James E. Boyd, Assistant Director of Research at the Engineering Experiment Station since 1954, was appointed Director of the station from July 1, 1957, a post in which he served until 1961. While at Tech, Boyd wrote an influential article about the role of research centers at institutes of technology, which argued that research should be integrated with education; he correspondingly involved undergraduates in his research. Under Boyd's purview, the EES gained many electronics-related contracts, to the extent that an Electronics Division was created in 1959; it would focus on radar and communications. The establishment of research facilities was also championed by Boyd. In 1955, Van Leer had appointed Boyd to Georgia Tech's Nuclear Science Committee, which recommended the creation of a Radioisotopes Laboratory Facility and a large research reactor. The $4.5 million ($34,161,000 today) Frank H. Neely Research Reactor would be completed in 1963 and would operate until 1996.

Harrison's administration also addressed the disparity between salaries at Georgia Tech and competing institutions. This was solved via the "Joint Tech-Georgia Development Fund" developed by the Georgia Tech Alumni Association in 1967, which supplemented salaries of faculty at both Georgia Tech and UGA and worked to attract high-quality faculty members to both schools.

Students across the nation protested the Vietnam War, including at similar institutions such as the Massachusetts Institute of Technology, where students picketed and blocked access to the Draper Laboratory that was producing guidance systems for the Poseidon missile. While The Technique did publish editorials against the United States' involvement, the Student Council easily defeated a bill endorsing the Vietnam Moratorium in the fall of 1969. There were significant protests at other institutions that conducted military research, but there were no protests against the military electronics research at the Georgia Tech Research Institute.

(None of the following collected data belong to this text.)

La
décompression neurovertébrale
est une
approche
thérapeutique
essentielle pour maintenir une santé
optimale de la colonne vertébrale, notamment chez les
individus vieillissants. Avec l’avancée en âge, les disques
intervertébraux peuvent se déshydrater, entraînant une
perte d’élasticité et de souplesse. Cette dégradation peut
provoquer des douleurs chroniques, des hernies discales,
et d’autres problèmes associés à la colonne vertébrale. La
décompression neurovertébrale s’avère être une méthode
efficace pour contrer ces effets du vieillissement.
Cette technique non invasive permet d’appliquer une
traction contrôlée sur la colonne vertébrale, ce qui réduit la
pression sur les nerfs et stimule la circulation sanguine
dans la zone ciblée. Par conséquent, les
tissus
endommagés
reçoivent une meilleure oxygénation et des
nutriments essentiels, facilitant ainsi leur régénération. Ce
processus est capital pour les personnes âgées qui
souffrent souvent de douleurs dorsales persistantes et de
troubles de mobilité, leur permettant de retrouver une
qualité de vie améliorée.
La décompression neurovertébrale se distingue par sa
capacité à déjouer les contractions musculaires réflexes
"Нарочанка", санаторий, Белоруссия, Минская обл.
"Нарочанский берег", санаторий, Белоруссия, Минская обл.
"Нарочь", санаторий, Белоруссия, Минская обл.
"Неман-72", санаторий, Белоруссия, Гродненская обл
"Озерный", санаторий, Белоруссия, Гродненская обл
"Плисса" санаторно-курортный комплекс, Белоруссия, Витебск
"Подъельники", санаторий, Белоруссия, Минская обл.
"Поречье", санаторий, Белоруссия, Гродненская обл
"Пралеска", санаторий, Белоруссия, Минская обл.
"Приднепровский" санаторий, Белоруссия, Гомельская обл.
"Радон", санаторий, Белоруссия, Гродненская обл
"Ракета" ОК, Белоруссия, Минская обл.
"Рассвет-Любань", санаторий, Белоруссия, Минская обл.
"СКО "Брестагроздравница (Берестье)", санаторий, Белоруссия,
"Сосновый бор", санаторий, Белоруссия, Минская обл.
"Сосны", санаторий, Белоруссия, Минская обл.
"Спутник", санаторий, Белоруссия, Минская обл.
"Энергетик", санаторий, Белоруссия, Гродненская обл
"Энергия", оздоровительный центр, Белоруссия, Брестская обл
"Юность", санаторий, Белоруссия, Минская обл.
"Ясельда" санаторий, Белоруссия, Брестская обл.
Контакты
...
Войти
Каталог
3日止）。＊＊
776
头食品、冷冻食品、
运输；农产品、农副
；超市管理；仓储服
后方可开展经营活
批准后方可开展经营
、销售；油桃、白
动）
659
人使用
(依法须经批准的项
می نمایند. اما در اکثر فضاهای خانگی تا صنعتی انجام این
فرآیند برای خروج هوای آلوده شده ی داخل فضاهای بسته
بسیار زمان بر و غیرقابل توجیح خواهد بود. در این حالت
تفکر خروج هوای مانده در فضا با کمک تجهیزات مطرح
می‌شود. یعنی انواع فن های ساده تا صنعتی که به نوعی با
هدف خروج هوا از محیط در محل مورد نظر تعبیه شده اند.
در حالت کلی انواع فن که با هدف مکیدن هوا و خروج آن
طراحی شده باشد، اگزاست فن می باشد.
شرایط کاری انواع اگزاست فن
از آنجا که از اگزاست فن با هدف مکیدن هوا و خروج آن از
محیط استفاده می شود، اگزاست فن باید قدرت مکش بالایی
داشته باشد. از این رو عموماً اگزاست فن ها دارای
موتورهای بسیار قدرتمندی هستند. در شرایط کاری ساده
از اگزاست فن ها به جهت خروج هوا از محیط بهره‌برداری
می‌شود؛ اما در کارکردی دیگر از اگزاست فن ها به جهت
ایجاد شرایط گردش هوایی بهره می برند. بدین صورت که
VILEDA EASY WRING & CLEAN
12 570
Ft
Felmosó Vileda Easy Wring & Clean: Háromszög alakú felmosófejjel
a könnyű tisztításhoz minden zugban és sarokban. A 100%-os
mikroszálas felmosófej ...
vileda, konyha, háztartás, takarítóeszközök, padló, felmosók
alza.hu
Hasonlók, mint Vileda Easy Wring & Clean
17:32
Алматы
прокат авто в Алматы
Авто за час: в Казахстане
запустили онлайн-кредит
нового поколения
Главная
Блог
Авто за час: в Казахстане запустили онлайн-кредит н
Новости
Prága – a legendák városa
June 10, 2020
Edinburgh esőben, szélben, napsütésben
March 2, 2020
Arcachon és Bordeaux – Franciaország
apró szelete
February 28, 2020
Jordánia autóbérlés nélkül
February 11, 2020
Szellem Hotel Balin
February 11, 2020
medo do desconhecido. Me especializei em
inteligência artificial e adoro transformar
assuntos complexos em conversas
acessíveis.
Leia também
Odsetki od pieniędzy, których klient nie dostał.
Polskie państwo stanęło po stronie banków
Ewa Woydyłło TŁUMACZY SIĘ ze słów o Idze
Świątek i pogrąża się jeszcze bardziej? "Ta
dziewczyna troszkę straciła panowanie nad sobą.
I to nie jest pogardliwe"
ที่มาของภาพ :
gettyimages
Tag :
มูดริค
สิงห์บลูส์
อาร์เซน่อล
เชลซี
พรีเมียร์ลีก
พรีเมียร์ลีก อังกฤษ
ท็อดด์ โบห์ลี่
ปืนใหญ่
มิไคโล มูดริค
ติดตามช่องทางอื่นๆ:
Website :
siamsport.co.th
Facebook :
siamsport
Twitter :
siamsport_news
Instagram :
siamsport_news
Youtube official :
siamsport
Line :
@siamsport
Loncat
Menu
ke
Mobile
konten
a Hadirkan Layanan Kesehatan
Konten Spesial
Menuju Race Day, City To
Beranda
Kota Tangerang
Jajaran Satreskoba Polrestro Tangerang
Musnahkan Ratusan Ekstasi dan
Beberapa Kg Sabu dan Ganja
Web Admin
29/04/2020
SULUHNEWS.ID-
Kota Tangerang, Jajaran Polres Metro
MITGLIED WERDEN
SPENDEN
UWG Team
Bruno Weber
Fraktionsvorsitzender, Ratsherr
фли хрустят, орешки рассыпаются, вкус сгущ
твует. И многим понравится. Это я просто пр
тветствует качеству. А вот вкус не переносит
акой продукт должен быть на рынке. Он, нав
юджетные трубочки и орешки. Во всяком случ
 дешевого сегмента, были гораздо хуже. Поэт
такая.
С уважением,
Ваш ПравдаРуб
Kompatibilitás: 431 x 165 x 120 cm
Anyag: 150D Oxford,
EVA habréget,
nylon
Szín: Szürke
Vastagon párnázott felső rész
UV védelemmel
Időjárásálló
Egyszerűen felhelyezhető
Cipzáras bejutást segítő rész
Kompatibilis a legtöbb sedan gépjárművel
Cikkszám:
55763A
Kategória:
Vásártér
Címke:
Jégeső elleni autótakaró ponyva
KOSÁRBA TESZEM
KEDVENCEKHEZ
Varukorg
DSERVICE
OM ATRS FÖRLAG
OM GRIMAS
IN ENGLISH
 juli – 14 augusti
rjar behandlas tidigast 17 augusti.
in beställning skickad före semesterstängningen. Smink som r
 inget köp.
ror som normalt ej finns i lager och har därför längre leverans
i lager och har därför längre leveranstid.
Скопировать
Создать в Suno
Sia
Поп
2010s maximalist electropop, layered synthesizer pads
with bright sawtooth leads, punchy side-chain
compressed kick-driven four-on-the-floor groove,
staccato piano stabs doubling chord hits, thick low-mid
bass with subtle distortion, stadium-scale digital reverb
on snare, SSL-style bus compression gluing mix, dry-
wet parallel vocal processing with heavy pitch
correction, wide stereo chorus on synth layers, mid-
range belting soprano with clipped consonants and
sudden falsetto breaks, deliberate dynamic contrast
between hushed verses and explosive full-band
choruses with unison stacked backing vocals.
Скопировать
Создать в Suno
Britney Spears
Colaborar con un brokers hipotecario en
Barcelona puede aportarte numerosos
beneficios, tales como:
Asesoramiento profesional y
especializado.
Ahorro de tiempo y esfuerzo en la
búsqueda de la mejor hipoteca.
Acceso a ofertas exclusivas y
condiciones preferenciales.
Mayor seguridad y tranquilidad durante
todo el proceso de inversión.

There was similar nationwide concern over the United States' involvement in the Cambodian Civil War, resulting in the Kent State shootings, which in turn caused about 450 colleges to suspend classes. In Georgia, the student response was largely restrained. Several hundred students at the University of Georgia marched on the home of president Frederick Corbet Davison demanding that the school be closed; consequently, all schools in the University System of Georgia were closed on May 8 and 9. While there were no protests at Tech, the students were still concerned over the events at Kent State; on May 8, four hundred students and faculty filled Bertha Square for a student-organized memorial, after which the students left quietly.

A 1965 plan signaled the beginning of Tech's expansion to include what is now West Campus. The area west of Hemphill Avenue, for decades the campus' western border, was then a working-class multiracial neighborhood, and Hemphill itself was a major city thoroughfare connecting Buckhead, the Atlantic Steel Mill, Techwood Homes and Downtown. In July 1968, Harrison resigned to the surprise of many in the Georgia Tech community; it was leaked to the press prior to his official announcement, and he subsequently released a public statement, saying that "ten years was long enough to be president of one university". The true reasons stemmed from his reorganization of the campus administration, and difficulties between Harrison and the Georgia Board of Regents and its chancellor over long-term goals and procedures.